Reflections on a Nomadic Homestay
The landscape of my home stay with Tibetan families in the mountains above Qinghai Lake is imprinted on the backs of my eyelids, green and blue boring through my active visual life, allowing me to feel the serenity I felt when I was there. It reminded me of Ireland, and of the solitude and simple beauty that I have gone there to seek in the past. Of course, the yaks and the appearance of the people are wildly different, but in many ways I felt that the souls of these shepherds were akin to their brothers and sisters on another continent.
The Tibetan nomads are intensely connected with their animals, their land, but they are also wary, separate, and in control. Often, in cities or in the wilderness, I feel that I am under the thumb of nature or the world around me, that I am not in control. That lack of agency does not to appear in the Tibetan nomads, partially because it seems to me that they have ceased to struggle against nature in the same way I do; they have an indelible confidence in the natural world. With the changes in weather, extremes of the climate further polarizing, some of the former predictability of the conditions in there in the mountains is gone. How was my host family unable to flinch as we sat in our tent at 10 pm under the light of a single fluorescent bulb with hail pouring down, threatening to cut holes in the tent, and lightning flashing on all sides?

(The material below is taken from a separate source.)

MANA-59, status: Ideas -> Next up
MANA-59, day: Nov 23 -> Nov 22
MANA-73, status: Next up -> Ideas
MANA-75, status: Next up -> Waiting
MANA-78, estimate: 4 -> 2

Coming from a home of three people, I understand the bonds of an only child with their parents quite well. My parents and I, no matter our quarrels and our differences, are a tightly knit unit. The family I stayed with above Qinghai Lake reminded me immensely of that. They did not demonstrate affection in the same way I do with my parents, but every interaction showed love, support, and respect. The son, about 7 years old, was full of energy, but he did as he was told, even anticipating his parents needs. He was never disciplined; there was no need. This was in strong contrast to my previous home stay with a Tibetan family in Rebkong: the 4 year old girl was constantly in trouble with her parents for her bad behavior and disrespect. What allows for such a large difference in parenting styles and in a child’s behavior? Does the life in the city have that large an effect on the personality of a child? The solitude, the independence, the wherewithal that is necessary in the nomadic lifestyle probably causes a child to learn how important obedience is rather early on. With taking care of livestock and living off the land there is no room for error.
It is a life without walls, without Western ideas of comfort, but a life full of weathered hands, wind-beaten cheeks, whispered emotion, milk tea, hard work, and warm blankets inside tents that lie right beneath the starry sky.